I am using Version 5.040 of the compiler.

I ported some code I was using with PIC18 chip, which worked with old compiler V4.14 which worked fine.

I have not checked if this is an error on PIC18 with new V5.040.

I am wanting to use this code with PIC16F1509

I have written small program to display error.

signed int16 inputval = -1;

signed int32 shiftval, multval;

OK multval += (signed int32)(inputval * 256);

ERROR shiftval += (signed int32)(inputval << 8);

I have printed a sample of the error below the code.

Is multiplying variable by 256 --> the same as variable << 8

Let me know if this an error, or am I doing something wrong.

If its an error I will send to support.

Thanks.

Jerry

[newguy]

The shift left << works no matter if the number is signed or not.

For example:
4 << 2 (same thing as 4 * 4):
0b00000100 << 2 = 0b00010000 = 16d

-4 << 2 (same thing as -4 * 4):
0b11111100 << 2 = 0b11110000 = 240d.
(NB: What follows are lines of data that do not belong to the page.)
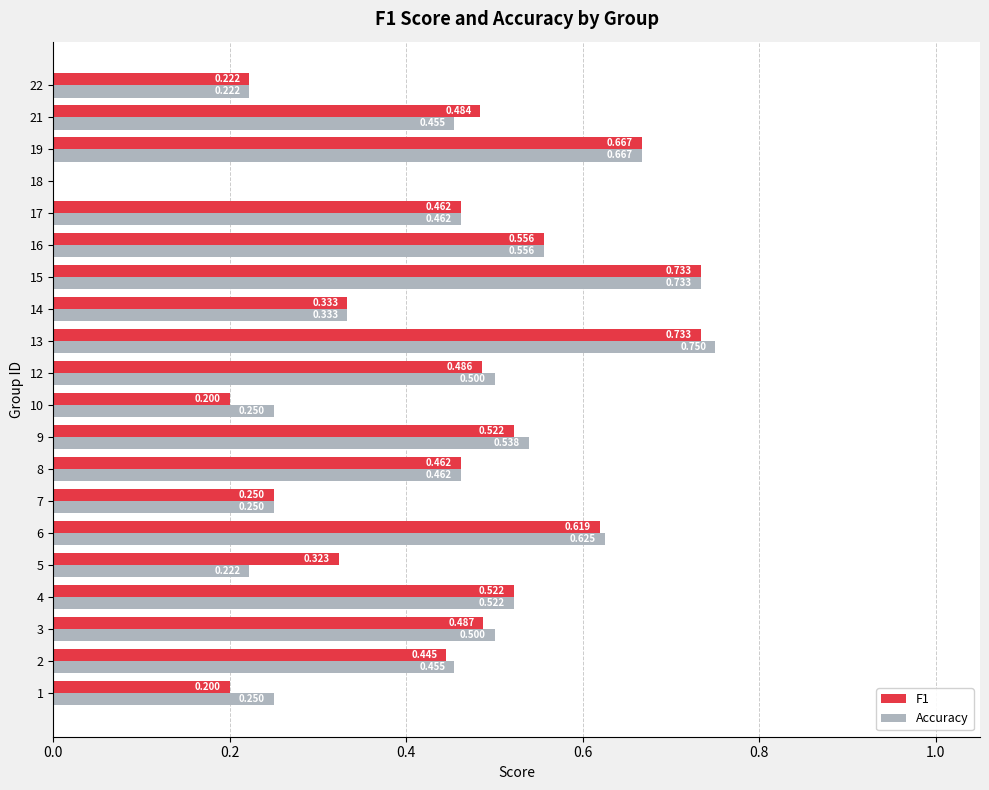

Which series has the largest total across all categories?

Accuracy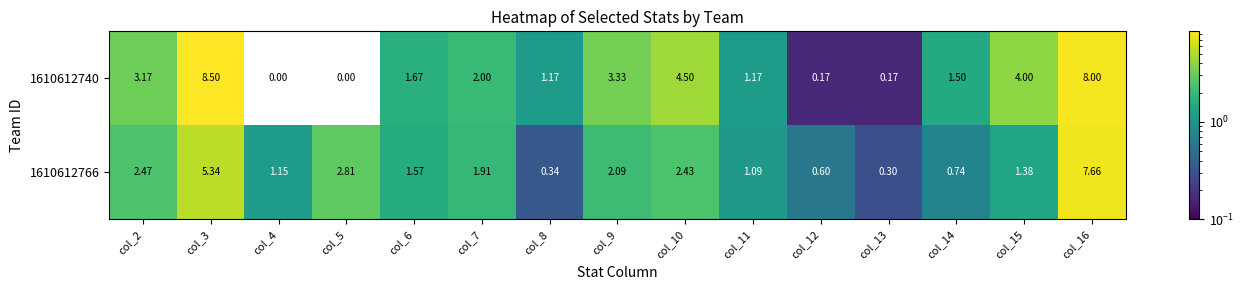

Is the value of 1610612766 at col_15 greater than the value of 1610612740 at col_2?

No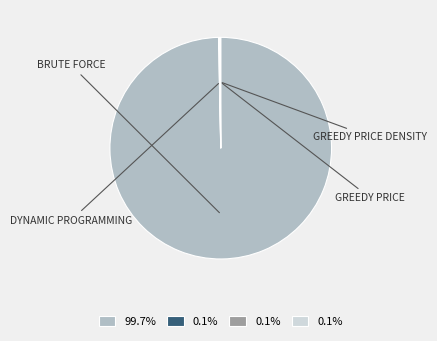

Is there a majority slice in this chart?

Yes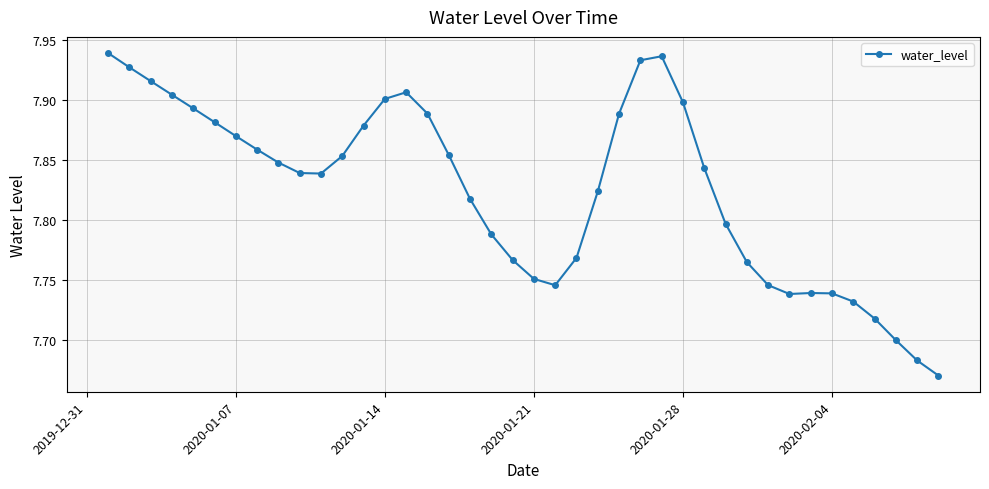

What is the sum of all values?

313.0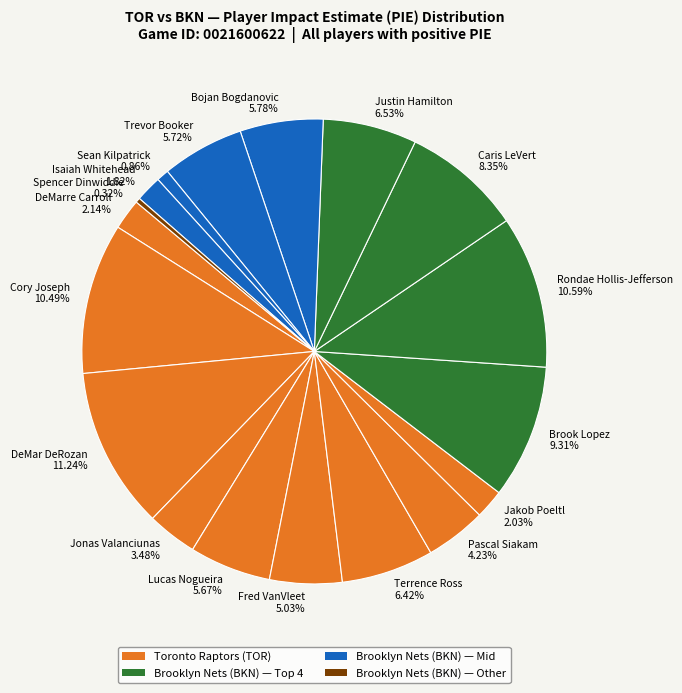

Which slice is the largest?

DeMar DeRozan 11.24%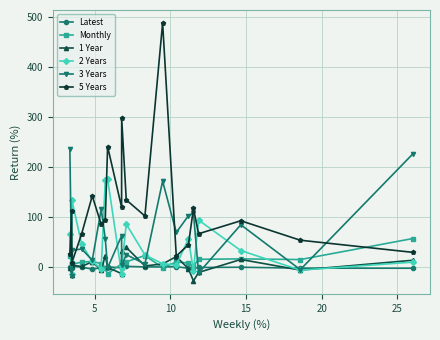

How many values in the 5 Years series are below 95?

10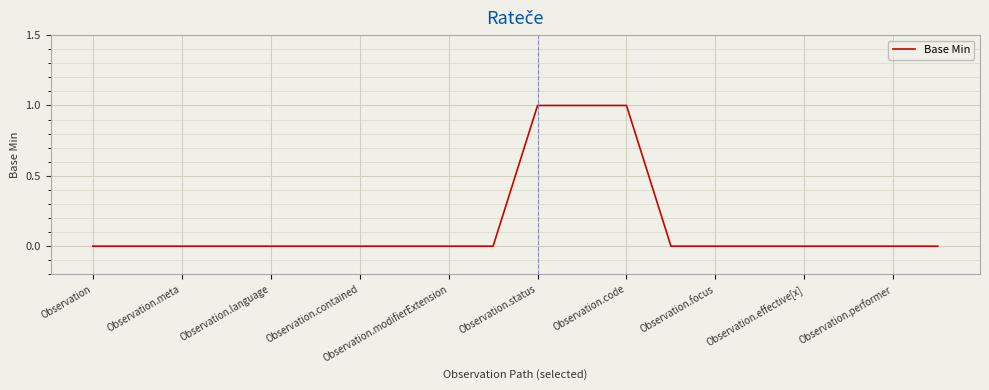

How many lines are shown in the chart?

1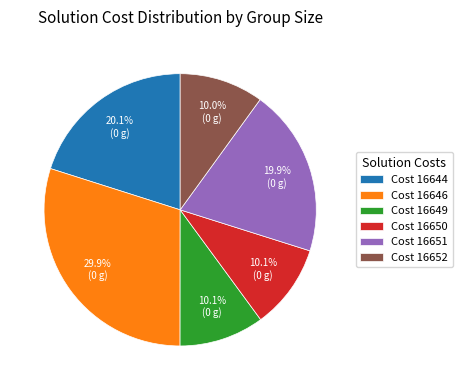

Which slice is the largest?

Cost 16646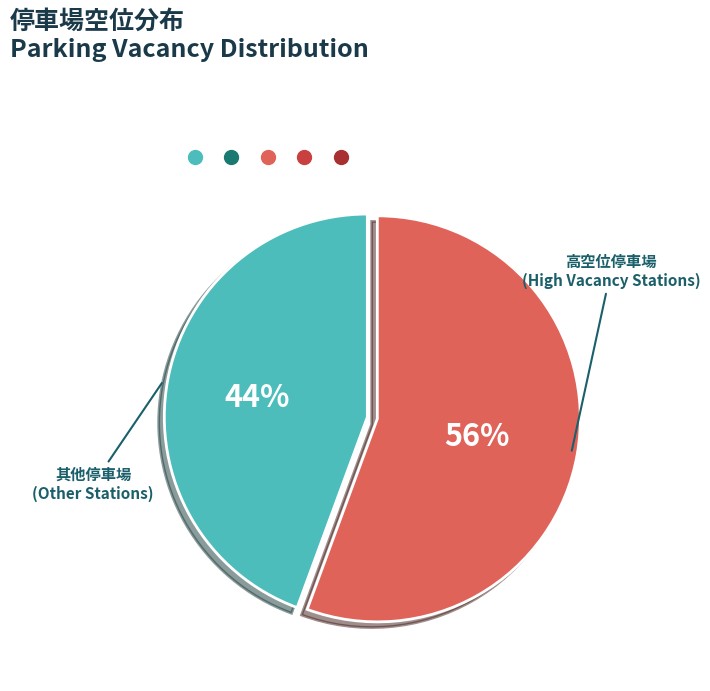

To the nearest percent, what is the average slice percentage?

50%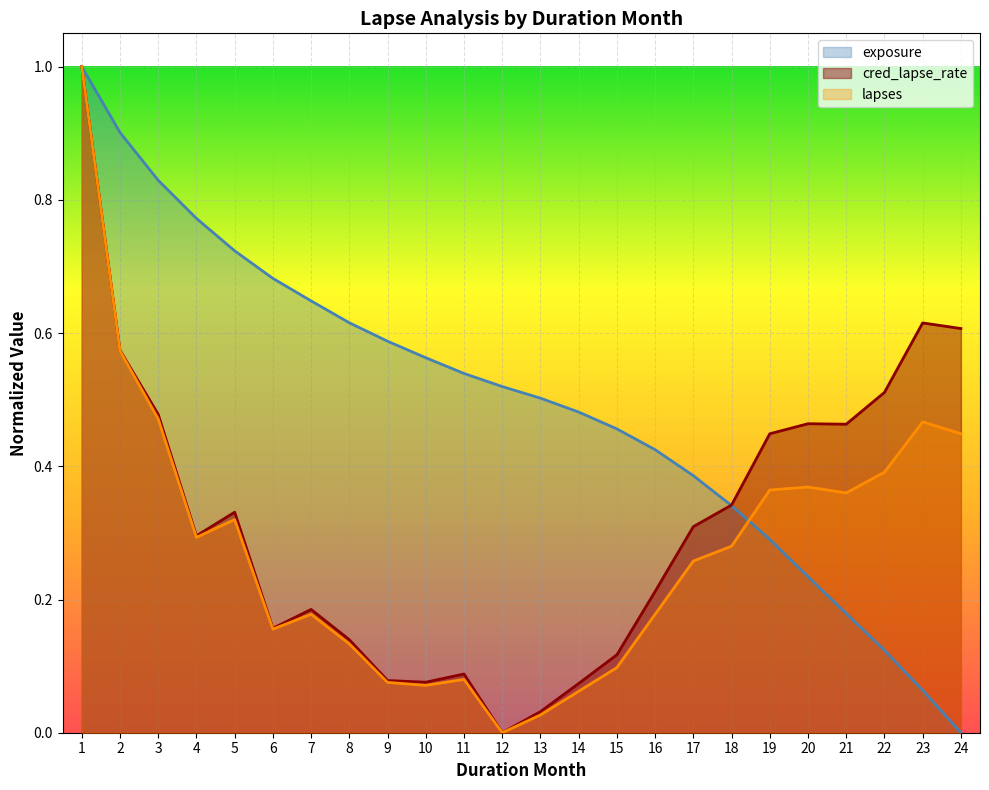

How many lines are shown in the chart?

3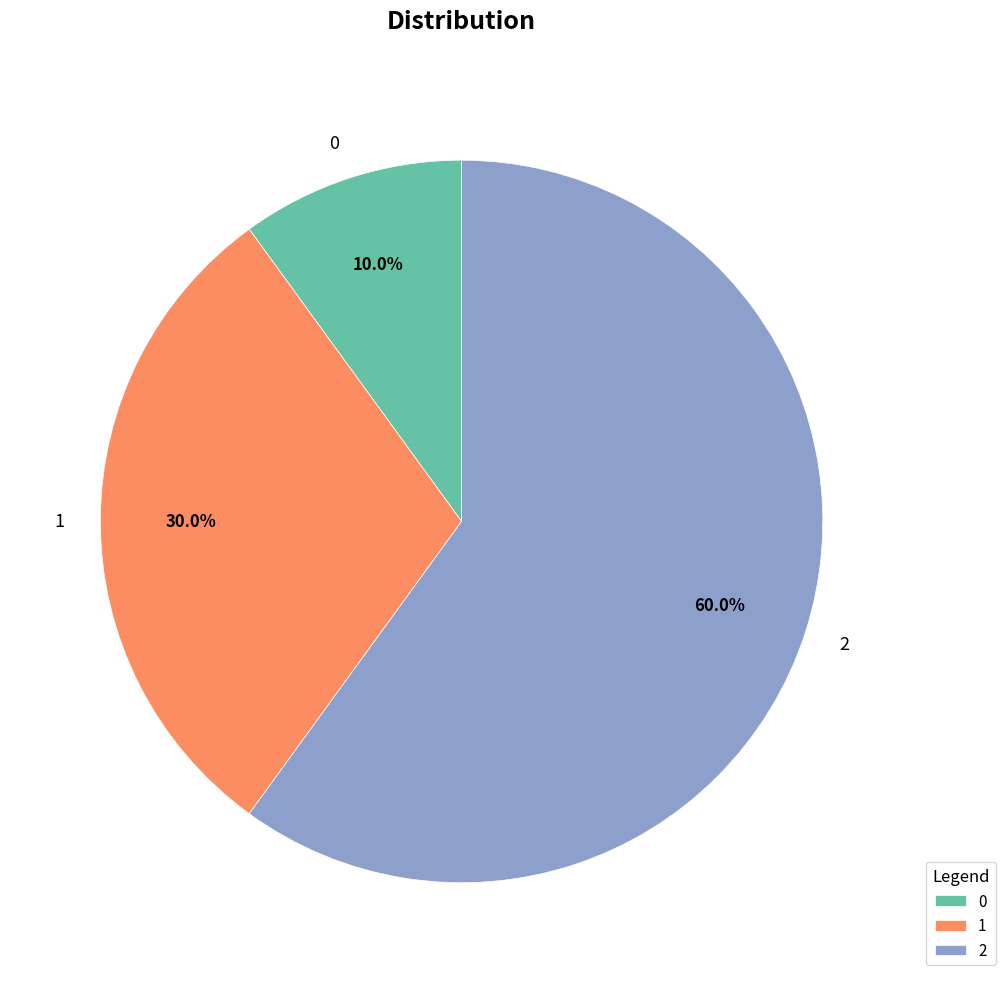

Is there a majority slice in this chart?

Yes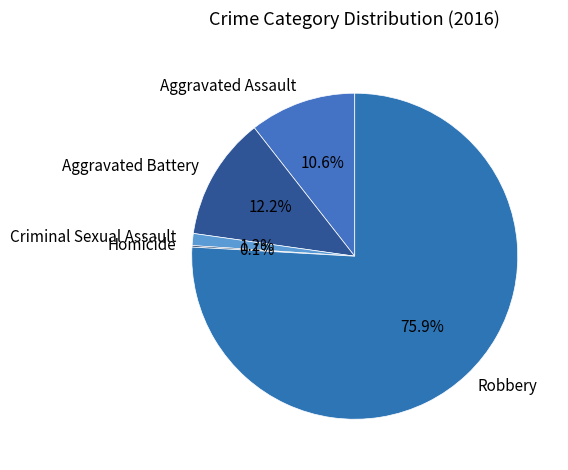

What is the largest slice in the pie chart?

Robbery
For an int8, this is also -16 if the compiler treats the int8 as signed.

Could be a change in how the compiler is treating the result or an intermediate. Have you tried

[Ttelmah]

No, shift is not the guaranteed to be the same as multiply for a signed.

Quote from K&R (in the description appendix):
"The value of E1<<E2 is E1 (interpreted as a bit pattern) left-shifted E2 bits, in the absence of overflow, this is equivalent to multiplication by 2^E2, The value of E1>>E2 is E1 right shifted E2 bit positions. The right shift is equivalent to division by 2^E2 if E1 is unsigned or it has a non-negative value, otherwise the result is implementation defined".

There are about three critical parts in this:
1) In the absence of overflow.
-ve numbers have '1' in the top bit. So will always overflow on a left shift.
2) 'if E1 is unsigned or it has a non-negative value'.
So the result is _not_ defined for a -ve value.
3) 'result is implementation defined'.
No guarantees what will happen.....

For this reason the general C advice is to _only_ treat rotation as equivalent to multiplication/division for unsigned values.

For left shifting, -16, is stored as 1111111111111000. Rotate this left four times, and you get 1111111100001111, which codes as -241. This is because it is always overflowing at the top.

Switching to int32, solves this because it generates:
00000000000000001111111111110000
shifting gives:
(1111)1111111100000000 which then drops the high bits to give 1111111100000000 which is -256. By using the larger type, you are avoiding the overflow.

There is actually no point in using rotations for this in CCS. The compiler is smart, and if you say val*4, for an unsigned value, it will automatically substitute <<2.

The new compiler is actually doing it right. It was the old compiler that was faulty, they were dropping the overflowed bit, so allowing it to work. CCS have fixed this. Your 'expectations' were wrong.

[newguy]

Ah. Easiest way around this then is to cast the signed int he wants to multiply (shift) to an unsigned int. Result will be what is expected. Or should be.

[Jerry I]

Thanks Ttelmah

Great explanation of the problem.

It looks like the error is also in the Microchips C18 compiler because the code I used was ported from an AN696.

Thanks

[Ttelmah]

As I pointed out, it is not an error.....

You need to understand the way -ve numbers are coded, and realise that rotation is not designed to give multiplication on these.
The same would apply to unsigned numbers when they get up to the top of the range. Try rotating +32768 left by one in an unsigned int16. You won't get 65536, but 1!....